Mutual inhibitory relationship of GcvB and Lrp. (A) GFP translational fusions for dppA and lrp (Left) and lrp and lrp-mut (Right). dppA::gfp (plasmid pSK-015) was grown in EZ rich media to model conditions in which it was originally tested (11). lrp::gfp and lrp-mut::gfp were grown in M9 minimal media to assess the effects of gcvB expression in nutrient-limiting conditions. Unregulated target fusion specific fluorescence (expressing control vector) is shown in gray, and regulated target fusion specific fluorescence (expressing gcvB) is shown in orange. See Materials and Methods and SI Materials and Methods for details on fluorescence measurements and calculations. Asterisks represent significant (P < 0.05) differences between unregulated and regulated target fusion specific fluorescence. (B) Fold-difference in gcvB expression in ΔgcvA and Δlrp relative to wild-type during growth in M9 minimal media.

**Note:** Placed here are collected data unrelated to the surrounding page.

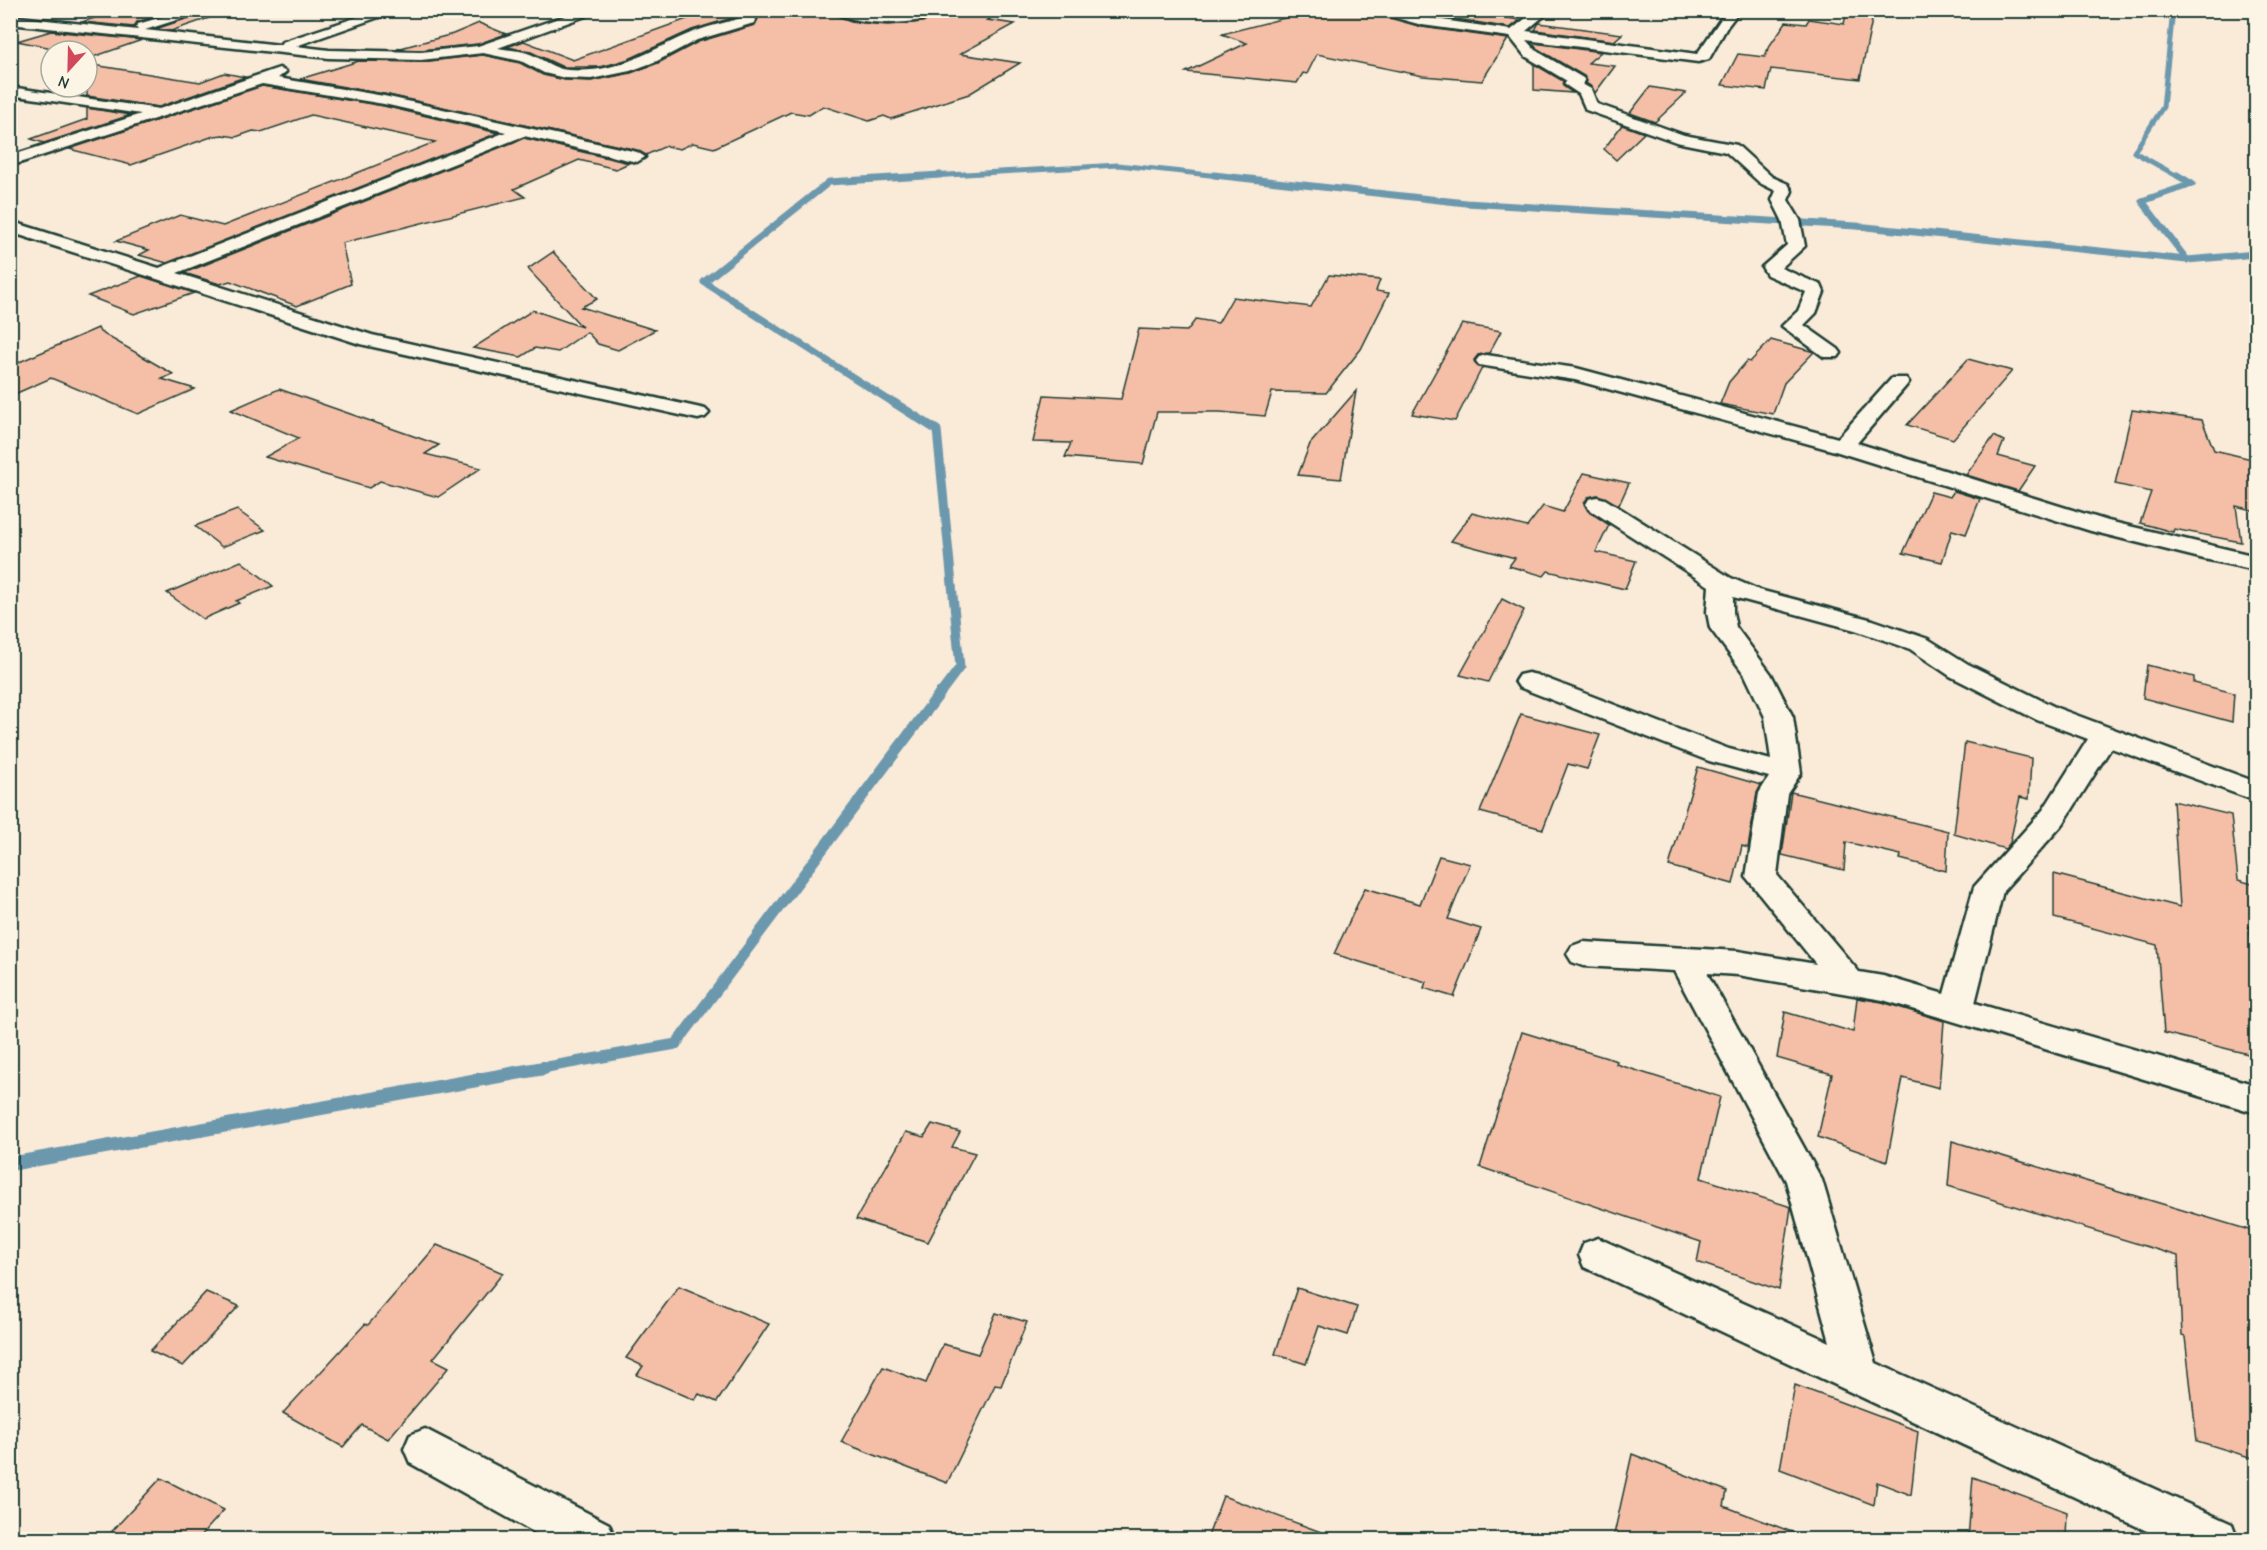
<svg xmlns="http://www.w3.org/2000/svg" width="2267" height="1550" font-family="'Comic Neue',sans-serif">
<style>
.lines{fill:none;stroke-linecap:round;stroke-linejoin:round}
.stream-far4{stroke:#6c98ad;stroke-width:5}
.stream-far3{stroke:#6c98ad;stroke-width:7}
.stream-far2{stroke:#6c98ad;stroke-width:9}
.stream-far1{stroke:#6c98ad;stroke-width:11}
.stream{stroke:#6c98ad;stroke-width:14}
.building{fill:#f4bfa6;stroke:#1f3d34;stroke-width:1.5}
.street-casing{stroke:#1f3d34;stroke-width:5}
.street{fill:#fcf5e5;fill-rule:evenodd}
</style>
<rect width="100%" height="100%" fill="#faead8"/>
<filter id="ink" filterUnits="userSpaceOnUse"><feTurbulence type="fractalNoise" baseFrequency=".0167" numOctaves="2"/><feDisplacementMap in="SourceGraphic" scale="12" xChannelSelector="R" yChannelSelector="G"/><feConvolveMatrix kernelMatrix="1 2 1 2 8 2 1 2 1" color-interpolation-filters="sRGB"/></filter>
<g filter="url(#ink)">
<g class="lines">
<g class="stream-far4">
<polyline points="2173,10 2163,107 2134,152 2179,177"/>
<polyline points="914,177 1118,165 1228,177"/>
</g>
<g class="stream-far3">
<polyline points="1214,175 1466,203 1856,226 2187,260 2256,254"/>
<polyline points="2177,175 2192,184 2142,201 2187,260"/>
<polyline points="895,404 704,282 829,182 940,175"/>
</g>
<polyline class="stream-far2" points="893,402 937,430 960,667 939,695"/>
<polyline class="stream-far1" points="536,1069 676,1044 940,693"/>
<polyline class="stream" points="10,1164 544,1068"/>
</g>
<g class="building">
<polygon points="119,10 176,10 137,22 134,27 82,22"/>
<polygon points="210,10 214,10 215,16 171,31 156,29"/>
<polygon points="712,10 744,10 742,15 692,30 629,59 601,67 563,67 531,52 507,47 524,41 573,60"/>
<polygon points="762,10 829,10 840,17 854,22 888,25 922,22 936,18 947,10 1009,10 987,20 1015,24 960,54 1020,63 969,94 891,119 884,116 869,121 823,106 809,115 791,112 714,148 693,143 680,149 666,146 646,155 637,150 384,94 300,79 359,61 421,62 483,55 520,63 543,75 565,80 591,81 631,73 658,63 698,42 755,25"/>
<polygon points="1316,10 1365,10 1422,27 1508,39 1482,81 1423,76 1317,54 1307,74 1303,73 1297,83 1186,72 1247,43 1222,34"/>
<polygon points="1405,10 1460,10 1520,20 1510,28"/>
<polygon points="1847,10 1874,10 1860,79 1771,69 1766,90 1722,85 1738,54 1765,57 1768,48 1786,22 1806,24 1809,19 1844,24"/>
<polygon points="479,23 506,34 478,44 421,50 397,49 453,34"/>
<polygon points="1539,23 1622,34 1614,41 1535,30"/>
<polygon points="51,31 142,40 93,57 87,55 87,51 67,51 17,41"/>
<polygon points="1534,43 1601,52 1588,63 1615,66 1595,93 1592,87 1586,83 1587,81 1584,76 1536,48"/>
<polygon points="87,64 200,82 224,73 245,77 159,107 87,96"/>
<polygon points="1534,64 1563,81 1563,86 1573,93 1534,90"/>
<polygon points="262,86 384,106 498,133 167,263 139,255 149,250 116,241 180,215 223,226 435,142 311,115 261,132 253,131 236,137 223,135 214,136 131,165 69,149"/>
<polygon points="1650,87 1686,93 1655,122 1630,113"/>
<polygon points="87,108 131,115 44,143 31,139 87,119"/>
<polygon points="1622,125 1644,133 1616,160 1604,149"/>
<polygon points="524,138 629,163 616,169 579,160 514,189 525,197 342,243 351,284 297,306 230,281 220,284 184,273"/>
<polygon points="553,252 597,299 581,307 655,330 618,350 598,344 587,332 558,352 535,348 521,357 473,348 533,310 582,327 528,269"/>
<polygon points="1329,275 1380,280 1376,291 1389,293 1361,349 1326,393 1272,392 1265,416 1220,412 1157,412 1143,464 1065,457 1071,443 1033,442 1044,395 1121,399 1139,329 1187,331 1196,319 1218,323 1233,297 1311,307"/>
<polygon points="141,276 194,293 134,314 88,296"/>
<polygon points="1462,324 1501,331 1489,353 1478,355 1474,360 1477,366 1482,368 1455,421 1412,414"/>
<polygon points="98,328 100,332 173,374 162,379 195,389 138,414 51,378 10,396 10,366"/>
<polygon points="1771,340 1814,352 1784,383 1773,414 1720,404 1729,382 1747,361 1750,362"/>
<polygon points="1968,359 2012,371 1953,439 1907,425"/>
<polygon points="279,389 439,445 425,454 481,468 438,497 380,481 369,488 265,457 299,438 231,410"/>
<polygon points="1356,391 1341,479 1298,475 1310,444"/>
<polygon points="2132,410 2202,420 2214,450 2256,460 2256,511 2236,506 2241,542 2174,529 2173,532 2140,523 2151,492 2115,484"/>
<polygon points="1994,436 2004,441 1998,456 2035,466 2018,491 1966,475"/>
<polygon points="1584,473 1629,483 1619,505 1598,495 1588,497 1584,503 1588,511 1609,525 1596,552 1636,561 1625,589 1548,571 1544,576 1509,566 1515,558 1451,541 1472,513 1527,527 1543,506 1563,512"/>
<polygon points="1954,491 1980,499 1966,534 1952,530 1942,562 1903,553 1931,492 1950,497"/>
<polygon points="237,510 265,530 222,547 195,526"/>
<polygon points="241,561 273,586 236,601 239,603 203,619 167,593"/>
<polygon points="1502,599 1524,610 1488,682 1460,675"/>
<polygon points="2147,665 2194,677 2194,683 2234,693 2232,722 2143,698"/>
<polygon points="1521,714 1600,735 1587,769 1568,764 1543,829 1480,812"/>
<polygon points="1965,742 2031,758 2029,799 2020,797 2010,843 2005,849 1954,834"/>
<polygon points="1698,767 1761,785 1757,793 1748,848 1742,846 1733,884 1669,866"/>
<polygon points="1791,792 1948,831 1946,871 1900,859 1901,855 1846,842 1844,870 1782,855"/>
<polygon points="2173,801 2231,815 2238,880 2256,885 2256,928 2249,926 2256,976 2256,1056 2164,1033 2157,945 2054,918 2054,874 2180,907"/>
<polygon points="1439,856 1470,864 1448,919 1481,929 1454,997 1424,988 1426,982 1334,954 1365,888 1420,904"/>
<polygon points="1857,998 1882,1002 1944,1021 1939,1088 1903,1078 1887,1161 1818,1137 1832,1074 1777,1058 1785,1012 1853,1032"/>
<polygon points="1522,1032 1617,1061 1616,1064 1720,1097 1701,1178 1791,1207 1779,1290 1697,1262 1701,1242 1480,1167"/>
<polygon points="932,1124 960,1132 952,1147 975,1153 928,1242 856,1219 906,1132 924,1137"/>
<polygon points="1952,1141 2256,1232 2256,1459 2197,1441 2185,1337 2182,1336 2178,1256 1948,1186"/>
<polygon points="437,1245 503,1273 433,1359 449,1367 388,1439 362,1425 343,1447 283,1413 365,1324 368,1325"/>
<polygon points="679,1286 769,1324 717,1402 699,1394 695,1400 637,1375 643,1366 626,1358"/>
<polygon points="1297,1288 1357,1307 1348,1335 1319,1326 1306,1364 1275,1354"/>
<polygon points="206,1292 239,1306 183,1366 150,1351"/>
<polygon points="996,1313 1027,1322 1001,1386 995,1385 947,1483 841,1442 883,1367 926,1383 943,1344 978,1354"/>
<polygon points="1795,1385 1918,1431 1911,1495 1877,1482 1874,1505 1780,1469"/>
<polygon points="1632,1454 1727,1491 1724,1506 1805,1537 1804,1539 1613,1539"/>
<polygon points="1973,1477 2067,1512 2066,1539 1968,1539"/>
<polygon points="161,1478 224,1510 198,1539 105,1539"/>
<polygon points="1223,1496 1332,1536 1332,1539 1207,1539"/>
</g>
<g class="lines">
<defs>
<g id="street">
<path d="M186 10H208L145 30 280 45 282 42 379 10H399L296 46 329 50 421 52 478 46 582 10H602L498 48C508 50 520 50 530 54 543 59 553 69 568 70 616 74 645 53 686 35 704 27 725 23 744 17L747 10H760L754 23 697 40 657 61 630 71 591 79 565 78 544 73 521 61 483 53 421 60 329 58 10 24V16L138 30 136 27 138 24Z"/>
<path d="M831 10C854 10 875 16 898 16 914 15 929 10 945 10 925 28 851 26 831 10Z"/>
<polygon points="1367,10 1393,10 1422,17 1511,30 1536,10 1551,10 1526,31 1697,54 1727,10 1740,10 1727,27 1709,59 1698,62 1526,40 1535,50 1583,78 1585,81 1582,84 1591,89 1597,104 1684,135 1737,145 1772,177 1788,184 1792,191 1788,200 1800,220 1805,246 1781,268 1821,285 1824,292 1816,313 1804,325 1838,349 1841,353 1838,357 1824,357 1782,326 1798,311 1806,292 1767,275 1762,267 1787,245 1782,220 1772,200 1776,191 1760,183 1726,152 1676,142 1586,110 1579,94 1564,84 1567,81 1525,56 1510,37 1422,25"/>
<polygon points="279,68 286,72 278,78 384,96 637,152 645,157 637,162 524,136 177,273 372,335 705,409 709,413 705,417 698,419 360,344 10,232 10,221 159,268 506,132 384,104 262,84 10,166 10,156 141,114 10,95 10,87 159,109"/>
<polygon points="1486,355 1576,368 1838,438 1892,378 1906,378 1909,382 1906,386 1857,443 2108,521 2256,556 2256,570 2204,559 2091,531 1835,451 1575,380 1479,365 1476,361 1479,357"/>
<path d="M1597 497 1605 499 1731 578 1759 590 1873 620 1928 639 1968 664 2057 708 2256 782V801L2111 748 2063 824 2003 891 1975 1003 2256 1085V1113L1883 1000 1738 975 1707 973 1822 1180 1876 1363 2232 1524 2238 1540H2166L1584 1267 1579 1255 1584 1243 1598 1238 1830 1342 1786 1181 1674 971 1583 966 1572 962 1567 954 1572 946 1583 942 1738 951 1816 964 1746 877 1759 793 1769 777 1709 761 1519 687 1515 681 1519 675 1528 673 1537 675 1729 749 1771 760 1765 717 1745 675 1710 628 1707 612 1709 586 1589 509 1586 504 1589 499ZM1733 597 1855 630 1910 649 1950 676 2037 720 2088 739 2043 810 1974 887 1944 994 1883 976 1859 972 1777 875 1787 794 1801 773 1793 717 1771 674 1736 627 1733 612Z"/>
<polygon points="425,1429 609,1524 615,1540 548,1540 410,1463 404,1449 410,1435"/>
</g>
</defs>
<use href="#street" class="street-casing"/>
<use href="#street" class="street"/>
</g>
</g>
<rect width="2267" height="1550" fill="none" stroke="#fcf5e5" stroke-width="36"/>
<rect x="18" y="18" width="2231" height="1514" fill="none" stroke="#1f3d34" stroke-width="2" filter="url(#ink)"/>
<g transform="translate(69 69) rotate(202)"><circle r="28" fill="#fcf5e5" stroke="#a4ab9e" stroke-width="1.5"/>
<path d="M0-4.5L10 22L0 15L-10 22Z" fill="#d1495b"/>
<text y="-9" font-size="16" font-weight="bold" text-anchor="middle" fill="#1f3d34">N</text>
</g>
</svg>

Blue bars represent relative expression when exogenous glycine was absent, and red bars represent relative expression when glycine (300 μg/mL) was added to the media. Error bars represent propagated error measures. (C) GcvB-Lrp regulatory subnetwork resulting from translational fusion, expression data, and known regulatory interactions. Unsequestered GcvA activates gcvB expression when glycine is present. GcvB directly represses Lrp and Lrp directly or indirectly represses gcvB.